**Document section:**
Why discharges fail
Hospitals are under pressure to discharge quickly, and the discharge planner — competent and well-meaning as they usually are — works for the hospital. The result is a familiar story: a stack of papers handed over in twenty minutes, three medication changes nobody explains, a "follow up with your cardiologist in one week" that never gets scheduled, and a readmission a month later that everyone calls bad luck.
Poor discharges are a major driver of hospital readmissions among seniors — and most of the failure happens in the first days at home, when no one is checking whether the plan is actually being followed.
What an advocate does differently
- Before discharge: we review the plan while there's still time to change it — Is home actually safe? Is rehab more appropriate? Are the new medications reconciled against the old ones? What does Medicare cover for the next step?
- At discharge: we make sure instructions are understood in plain language, equipment and home health orders are truly in place, and follow-up appointments are booked before your parent leaves the building.
- After discharge: the first two weeks are where readmissions happen. We confirm medications were filled and are being taken correctly, follow-ups happen, and warning signs get acted on early.
If you're out of state when it happens
Discharges rarely wait for a convenient time. If your parent is at Boca Raton Regional, Delray Medical Center, Bethesda, or any Palm Beach County facility and you can't be there, we can be — reviewing the plan, asking the hard questions, and reporting to you before anything is signed.

**Required actions:**
A. Copy down the hospital discharge text word for word, from "What an advocate" up to and including "the next step?".
B. Carry the text on hospital discharges forward from where it stops.

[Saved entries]
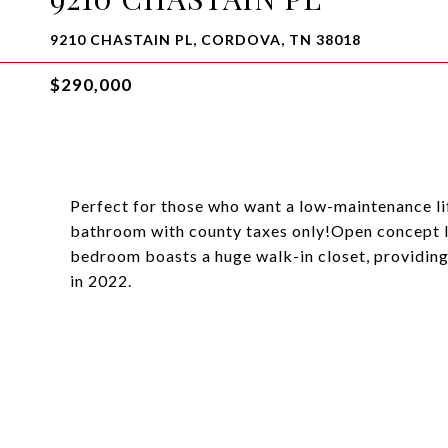
9210 CHASTAIN PL, CORDOVA, TN 38018
$290,000
Perfect for those who want a low-maintenance li
bathroom with county taxes only!Open concept la
bedroom boasts a huge walk-in closet, providi
in 2022.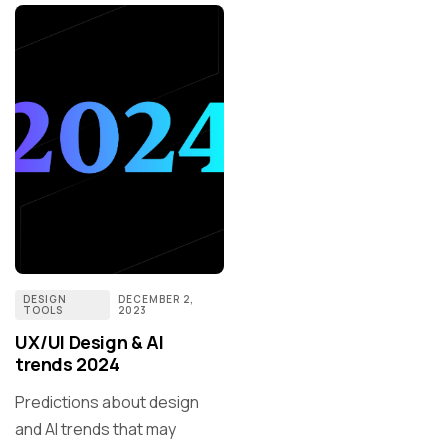
DESIGN
DECEMBER 2,
TOOLS
2023
UX/UI Design & AI
trends 2024
Predictions about design
and AI trends that may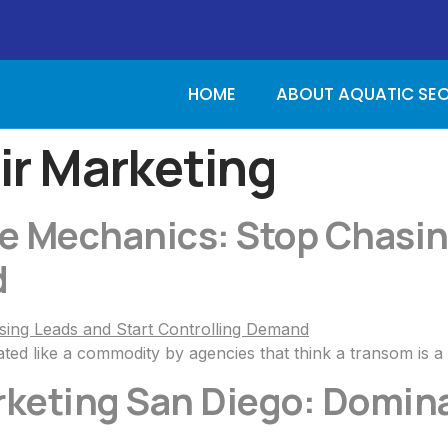
HOME
ABOUT AQUATIC SE
ir Marketing
ne Mechanics: Stop Chasin
d
ted like a commodity by agencies that think a transom is a
rketing San Diego: Domina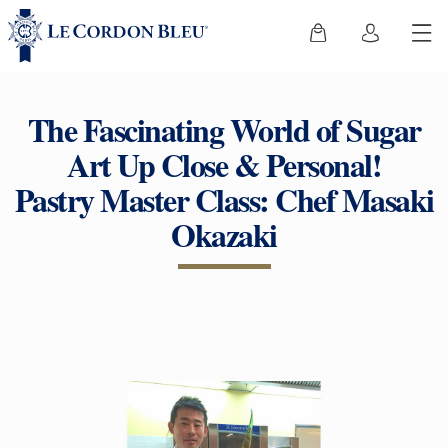
The Fascinating World of Sugar
Art Up Close & Personal!
Pastry Master Class: Chef Masaki
Okazaki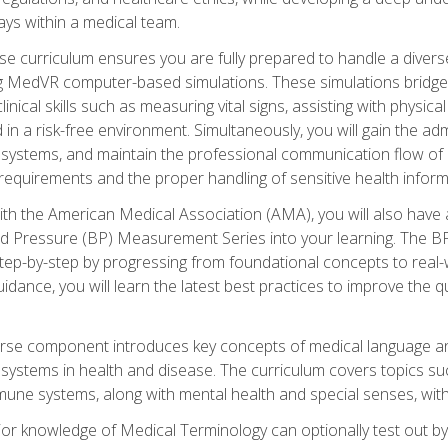
ys within a medical team.
e curriculum ensures you are fully prepared to handle a diverse
ing MedVR computer-based simulations. These simulations bridge
inical skills such as measuring vital signs, assisting with physic
 in a risk-free environment. Simultaneously, you will gain the adm
ystems, and maintain the professional communication flow of a
y requirements and the proper handling of sensitive health inform
ith the American Medical Association (AMA), you will also hav
ood Pressure (BP) Measurement Series into your learning. The BP 
ep-by-step by progressing from foundational concepts to real-w
dance, you will learn the latest best practices to improve the q
urse component introduces key concepts of medical language 
ystems in health and disease. The curriculum covers topics suc
mune systems, along with mental health and special senses, with
prior knowledge of Medical Terminology can optionally test out b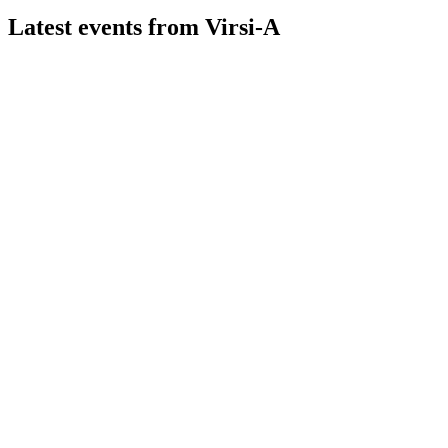
Latest events from
Virsi-A
VIRSI
H1 2026
7 Aug 2026
Turnover up 22% and net profit up 187% in H1 2026, driven
by network expansion and fuel growth.
VIRSI
H2 2025
13 Mar 2026
Record revenue and EBITDA in 2025, driven by network
and alternative fuels expansion.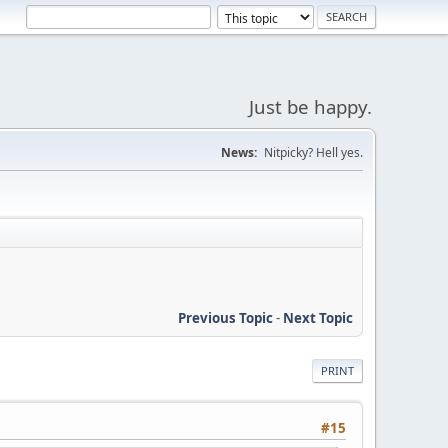
Just be happy.
News:
Nitpicky? Hell yes.
Previous Topic
-
Next Topic
PRINT
#15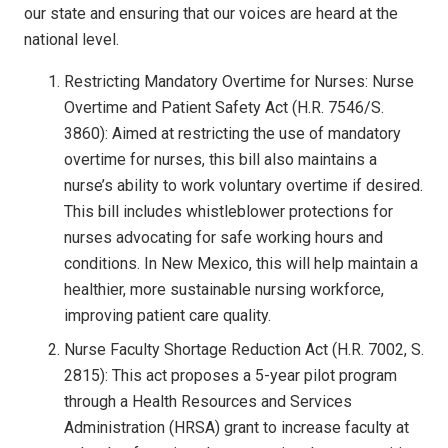
our state and ensuring that our voices are heard at the
national level.
Restricting Mandatory Overtime for Nurses: Nurse
Overtime and Patient Safety Act (H.R. 7546/S.
3860): Aimed at restricting the use of mandatory
overtime for nurses, this bill also maintains a
nurse’s ability to work voluntary overtime if desired.
This bill includes whistleblower protections for
nurses advocating for safe working hours and
conditions. In New Mexico, this will help maintain a
healthier, more sustainable nursing workforce,
improving patient care quality.
Nurse Faculty Shortage Reduction Act (H.R. 7002, S.
2815): This act proposes a 5-year pilot program
through a Health Resources and Services
Administration (HRSA) grant to increase faculty at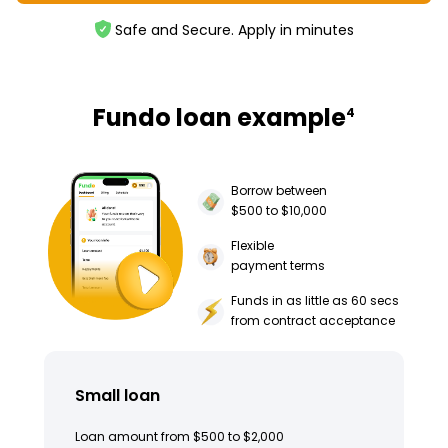
Safe and Secure. Apply in minutes
Fundo loan example
4
Borrow between
$500 to $10,000
Flexible
payment terms
Funds in as little as 60 secs
from contract acceptance
Small loan
Loan amount from $500 to $2,000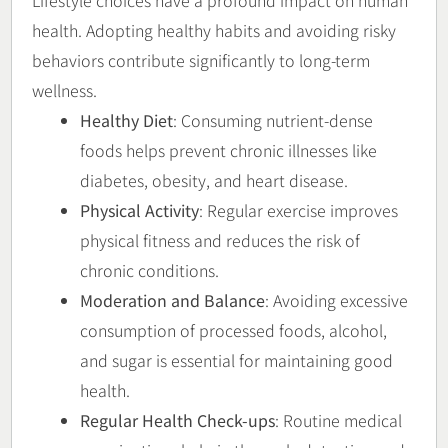
Lifestyle choices have a profound impact on human
health. Adopting healthy habits and avoiding risky
behaviors contribute significantly to long-term
wellness.
Healthy Diet
: Consuming nutrient-dense
foods helps prevent chronic illnesses like
diabetes, obesity, and heart disease.
Physical Activity
: Regular exercise improves
physical fitness and reduces the risk of
chronic conditions.
Moderation and Balance
: Avoiding excessive
consumption of processed foods, alcohol,
and sugar is essential for maintaining good
health.
Regular Health Check-ups
: Routine medical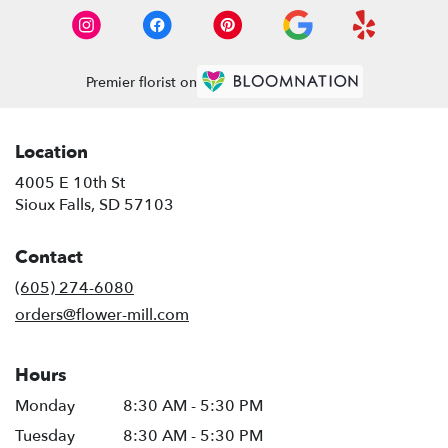
Premier florist on
Location
4005 E 10th St
(link
Sioux Falls, SD 57103
opens
in
Contact
a
new
(605) 274-6080
window)
orders@flower-mill.com
Hours
Monday
8:30 AM - 5:30 PM
Tuesday
8:30 AM - 5:30 PM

**Results of the tasks:**
A.
What an advocate does differently
- Before discharge: we review the plan while there's still time to change it — Is home actually safe? Is rehab more appropriate? Are the new medications reconciled against the old ones? What does Medicare cover for the next step?

B.
Common questions
Can you stop the hospital from discharging my parent too early?
Medicare patients have formal appeal rights when they believe a discharge is too soon, and hospitals must inform you of them. We help families understand and exercise those rights when a discharge genuinely isn't safe — and improve the plan when discharge is appropriate.
What's the difference between you and the hospital's discharge planner?
The discharge planner works for the hospital and manages dozens of discharges at once. We work only for your family, on one discharge: yours. We're the second set of eyes asking whether this plan actually works for your parent's real situation at home.
Do you help choose a rehab facility?
Yes. When rehab is the next step, we help evaluate the options available to you locally, ask the right questions about staffing and outcomes, and continue advocating during the rehab stay.
Rose Care Navigation serves families throughout Palm Beach County — Boca Raton, Delray Beach, Boynton Beach, Deerfield Beach, and surrounding communities — including at Boca Raton Regional Hospital, Delray Medical Center, and Bethesda Hospital.